Hard going for both the team and equipment
On day one, a bus took the team to the starting point. Two days earlier, it had snowed on Mount Etna before an eruption covered everything with volcanic stones. Shanty checked the conditions, hoping to find out whether the black-and-white mountain was possible on skis.
Scrambling over the sand-like lapilli takes a lot of energy. “It’s really tiring getting over this sand. And it’s a really long haul dragging all our equipment to the top,” said Shanty. Rakes and shovels were included in the haul to remove the rocks from the snow. Otherwise, the friction would have been too great and it would have been impossible to ski on the surface.
In his initial attempts, Shanty often found himself getting stuck in the volcanic rock. Fortunately, his infrequent wipe-outs caused nothing more serious than laughter. The unusual conditions made the work hard for the team and was tough on the equipment, and isolated hot ash showers burned small holes in their clothing. “My jacket’s a bit less waterproof than it used to be,” joked Shanty.
The power of nature
The freerider was profoundly impressed by the scenery. “During the ascents, I felt the explosions and vibrations. This allowed me to experience nature in all its power and beauty. At the top we were greeted by breathtaking views over smoking craters all the way down to the Mediterranean Sea. I felt the power of nature more intensely than ever before.”
A unique experience
As the team sets off for the last time, everyone is exhausted. “We’re wrecked,” says Shanty. “Every time you climb, making your way over this sand, it wears you out. And it’s 3,000 meters to the top!” He examines his skis, which have been heavily scratched by the razor-sharp lapilli. Laughing, he holds them up to the camera. “Let’s see if they survive the day. At least we now know that they’re suitable for skiing on rock.”
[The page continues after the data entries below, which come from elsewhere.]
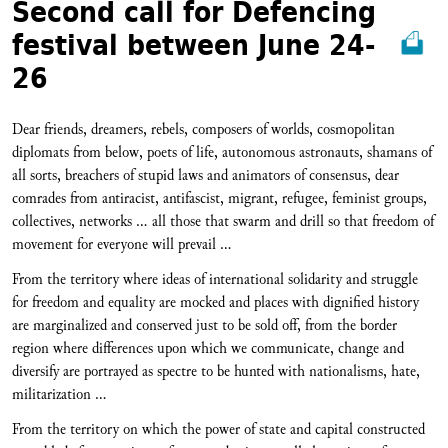
Second call for Defencing
festival between June 24-
26
Dear friends, dreamers, rebels, composers of worlds, cosmopolitan
diplomats from below, poets of life, autonomous astronauts, shamans of
all sorts, breachers of stupid laws and animators of consensus, dear
comrades from antiracist, antifascist, migrant, refugee, feminist groups,
collectives, networks … all those that swarm and drill so that freedom of
movement for everyone will prevail …
From the territory where ideas of international solidarity and struggle
for freedom and equality are mocked and places with dignified history
are marginalized and conserved just to be sold off, from the border
region where differences upon which we communicate, change and
diversify are portrayed as spectre to be hunted with nationalisms, hate,
militarization …
From the territory on which the power of state and capital constructed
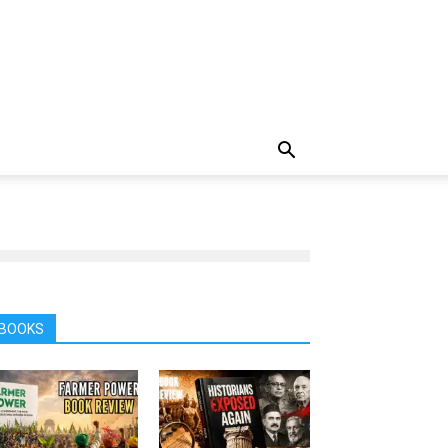
BOOKS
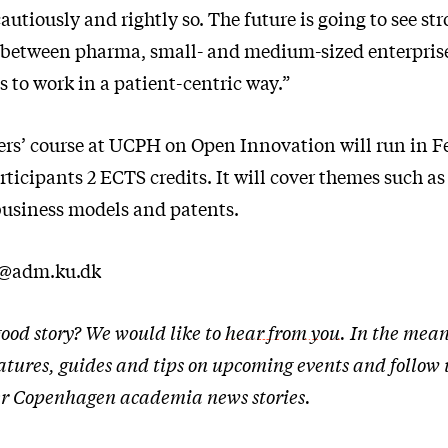
tiously and rightly so. The future is going to see st
 between pharma, small- and medium-sized enterpris
s to work in a patient-centric way.”
ers’ course at UCPH on Open Innovation will run in F
ticipants 2 ECTS credits. It will cover themes such a
business models and patents.
t@adm.ku.dk
ood story? We would like to
hear from you
. In the mean
atures, guides and tips on upcoming events and follow
ther Copenhagen academia news stories.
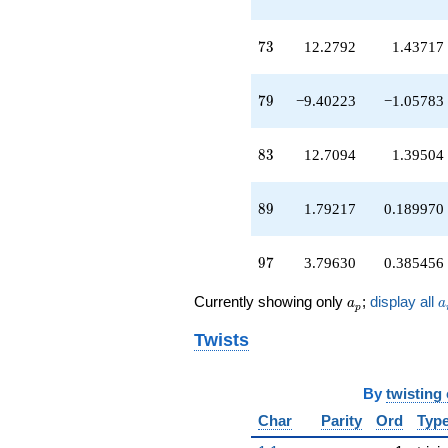
q^{46}
-10.2982
73
q^{47}
7
3
12.2792
1.43717
-1.74168
q^{48}
79
+2.84952
7
9
−9.40223
−1.05783
q^{49}
-4.75527
83
q^{50}
8
3
12.7094
1.39504
-9.26224
q^{51}
89
-5.71545
8
9
1.79217
0.189970
q^{52}
+4.24359
97
q^{53}
9
7
3.79630
0.385456
+5.16679
q^{54}
a_p
a
Currently showing only
;
display all
a
a
p
-0.690954
q^{55}
Twists
+3.13840
q^{56}
-8.65014
By
twisting
q^{57}
Char
Parity
Ord
Typ
+11.1598
q^{59}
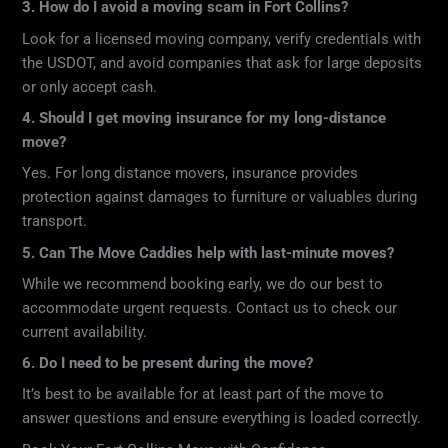
3. How do I avoid a moving scam in Fort Collins?
Look for a licensed moving company, verify credentials with
the USDOT, and avoid companies that ask for large deposits
or only accept cash.
4. Should I get moving insurance for my long-distance
move?
Yes. For long distance movers, insurance provides
protection against damages to furniture or valuables during
transport.
5. Can The Move Caddies help with last-minute moves?
While we recommend booking early, we do our best to
accommodate urgent requests. Contact us to check our
current availability.
6. Do I need to be present during the move?
It’s best to be available for at least part of the move to
answer questions and ensure everything is loaded correctly.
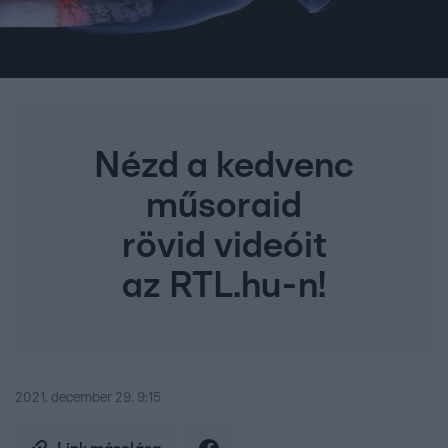
Nézd a kedvenc
műsoraid
rövid videóit
az RTL.hu-n!
2021. december 29. 9:15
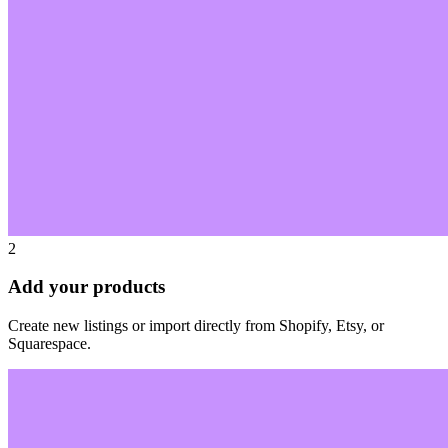
2
Add your products
Create new listings or import directly from Shopify, Etsy, or
Squarespace.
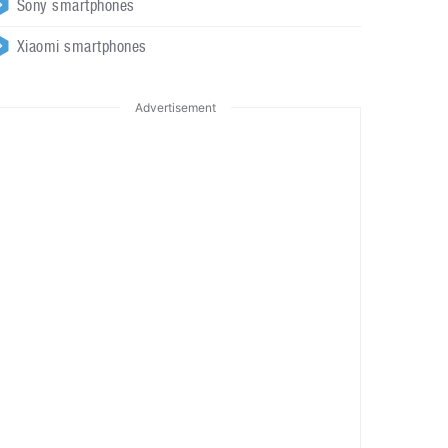
Sony smartphones
Xiaomi smartphones
Advertisement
One last go. Breathtaking descents over a lunar landscape. Columns of smoke, tremors and the monochrome interplay of colors against a dreamlike backdrop. Spectacular takes, but above all a lasting experience for the whole team. “The ash on the snow made the descent on skis something really special,” describes photographer and videographer, Thomas Monsorno. “Watching Shanty draw white tracks in the layer of black ash made me really aware of the special nature of the mountain. It was truly a one-of-a-kind freeride experience.”